- **What you are asked to do**: Copy every line of text in the data below word for word, leaving out the pictures.

--- Entries shown ---

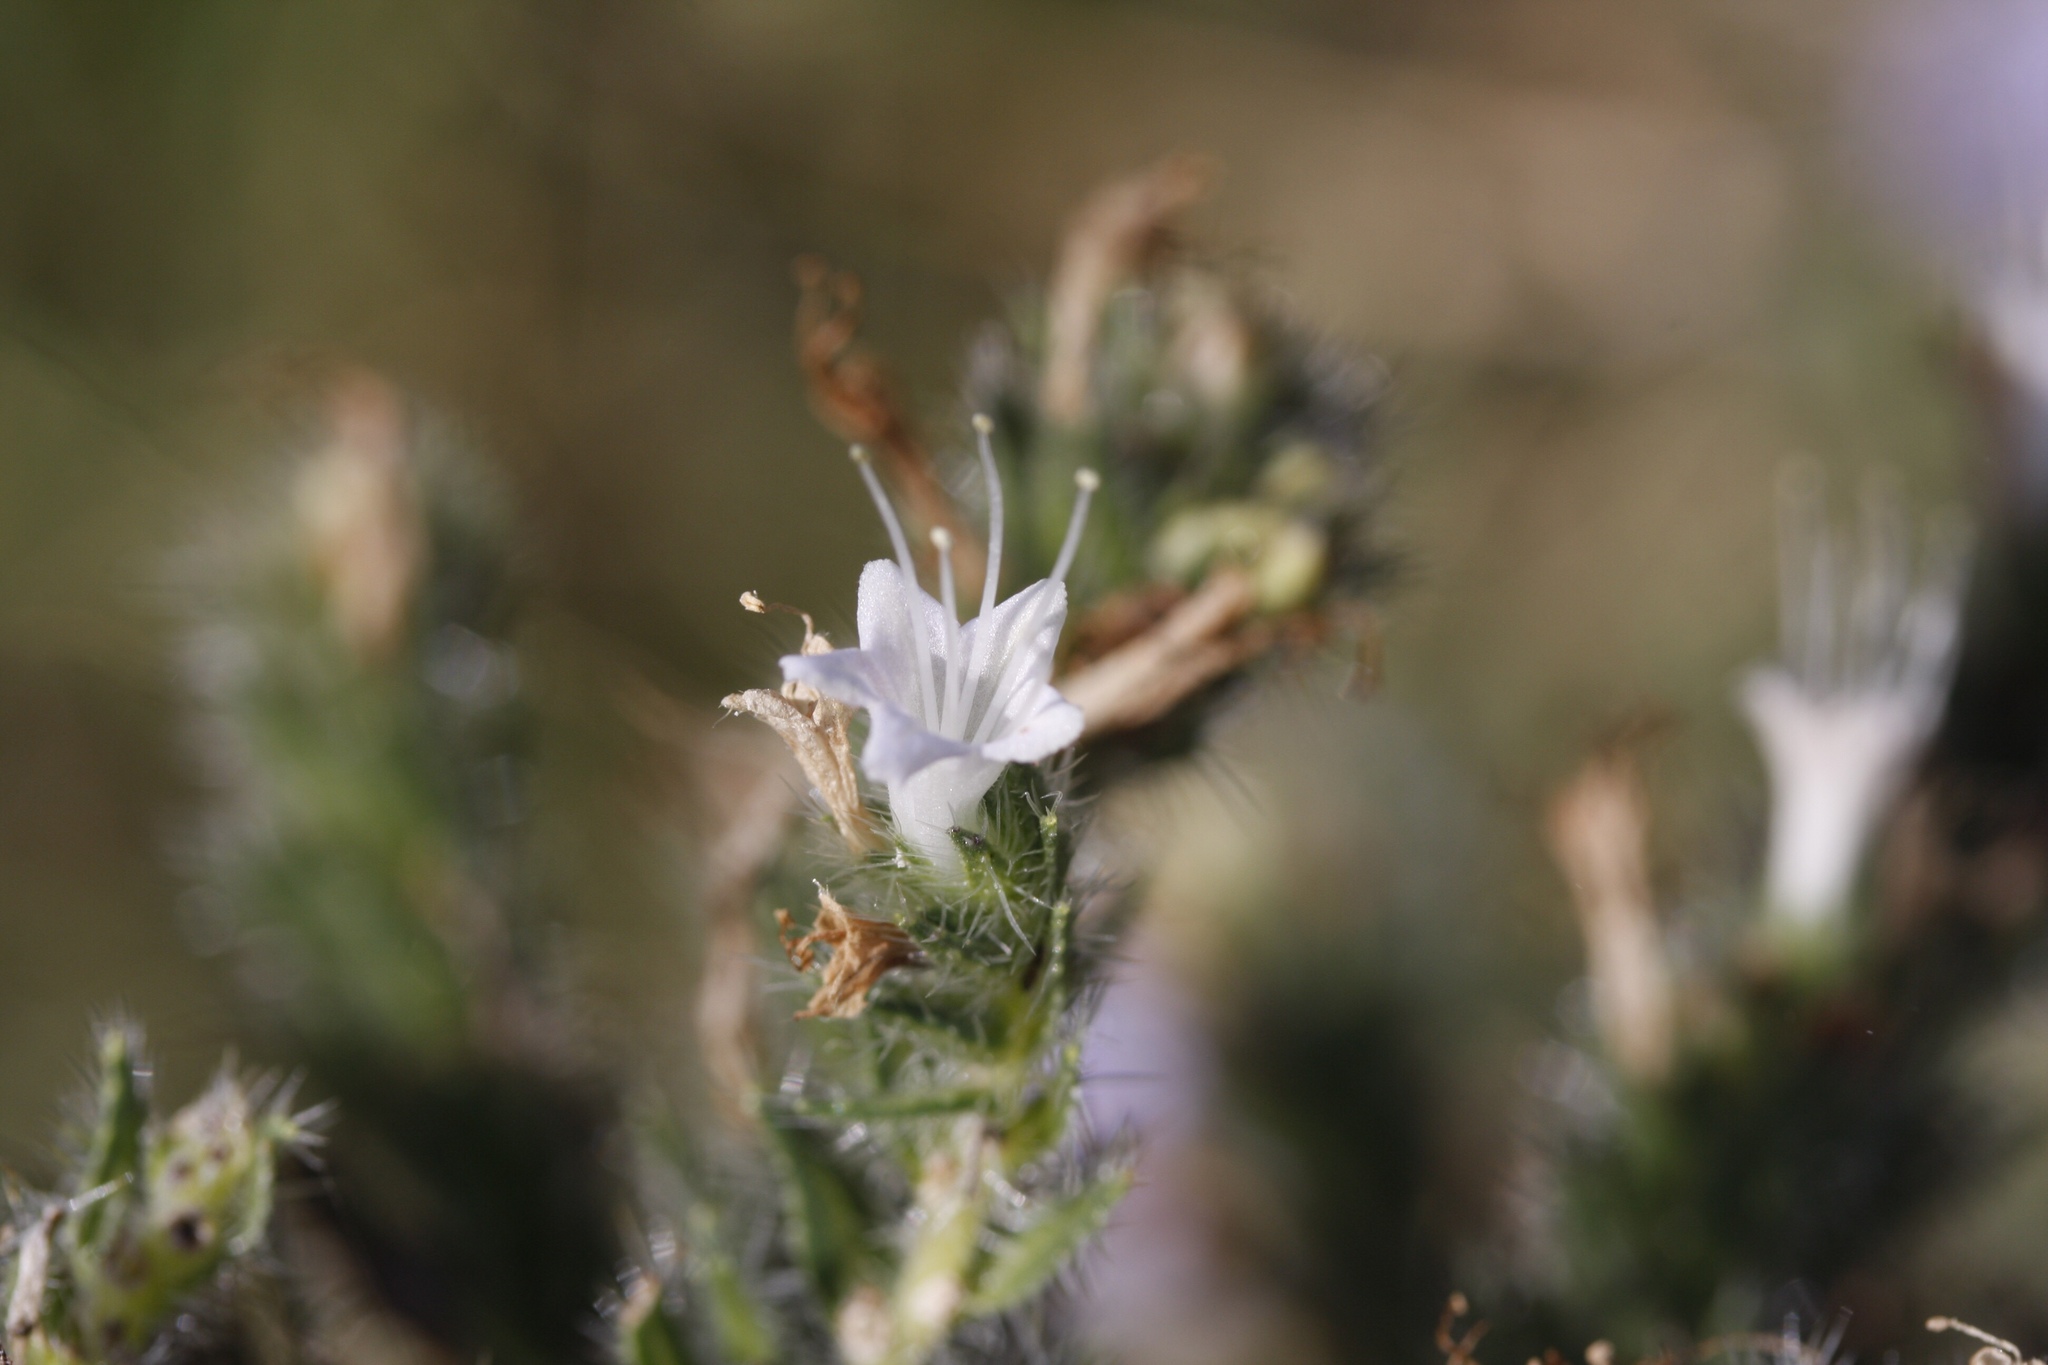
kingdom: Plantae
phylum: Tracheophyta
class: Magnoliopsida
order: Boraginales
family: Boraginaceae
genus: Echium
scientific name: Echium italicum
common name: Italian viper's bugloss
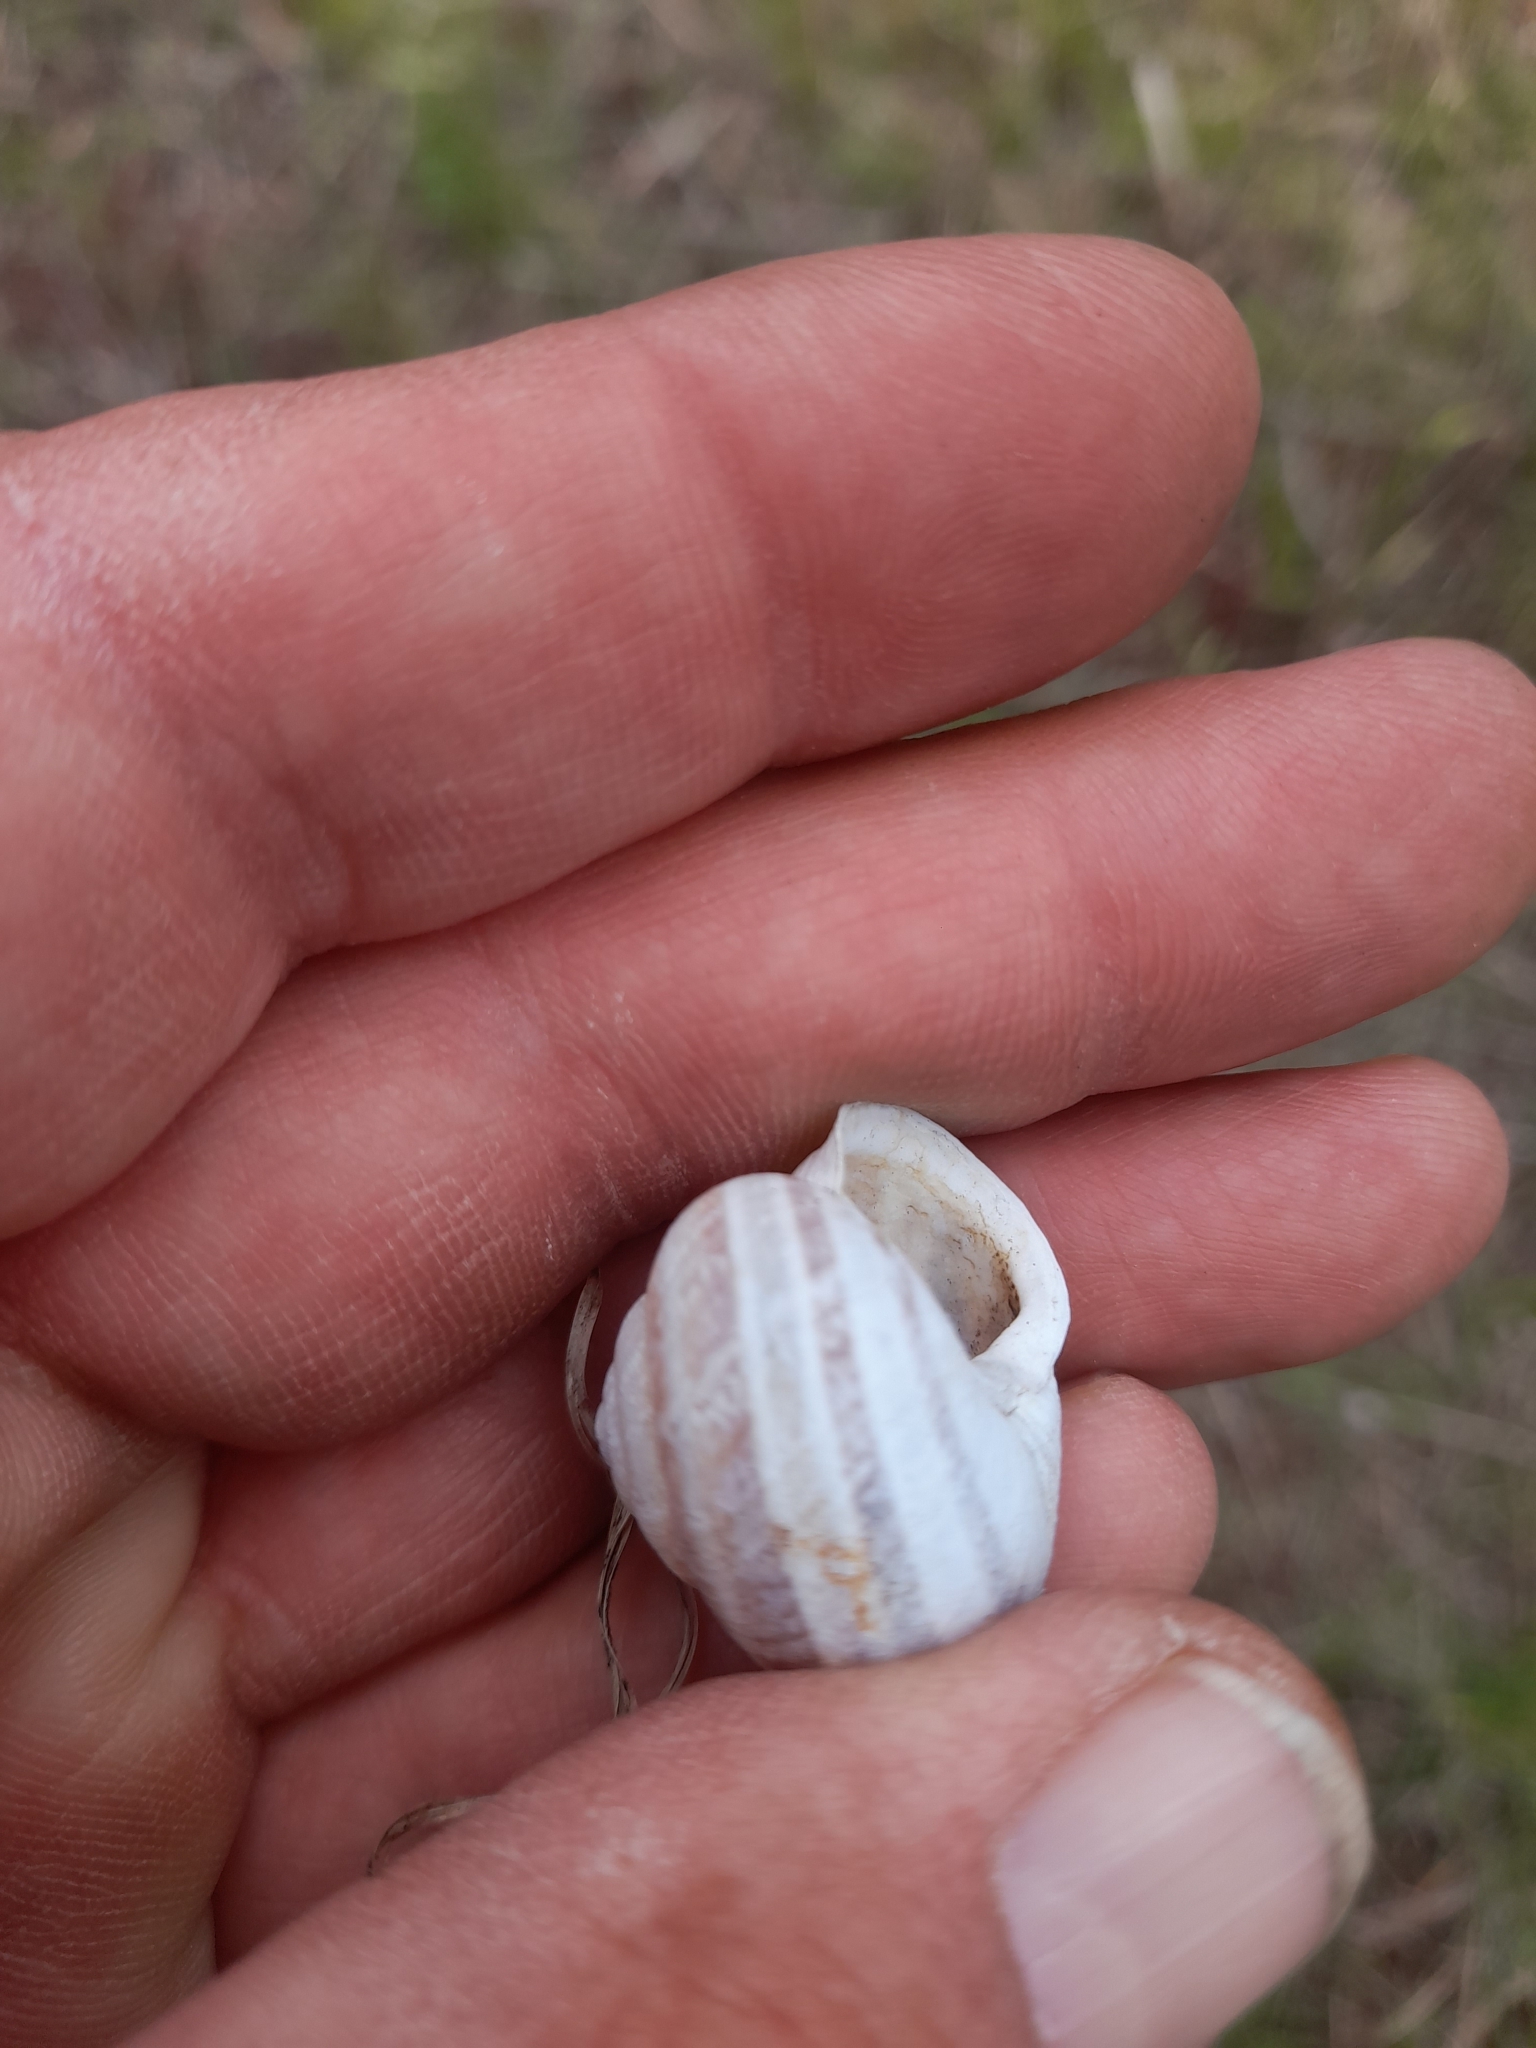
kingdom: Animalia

---

- **Solution for this problem**:
kingdom: Plantae
phylum: Tracheophyta
class: Magnoliopsida
order: Boraginales
family: Boraginaceae
genus: Echium
scientific name: Echium italicum
common name: Italian viper's bugloss
kingdom: Animalia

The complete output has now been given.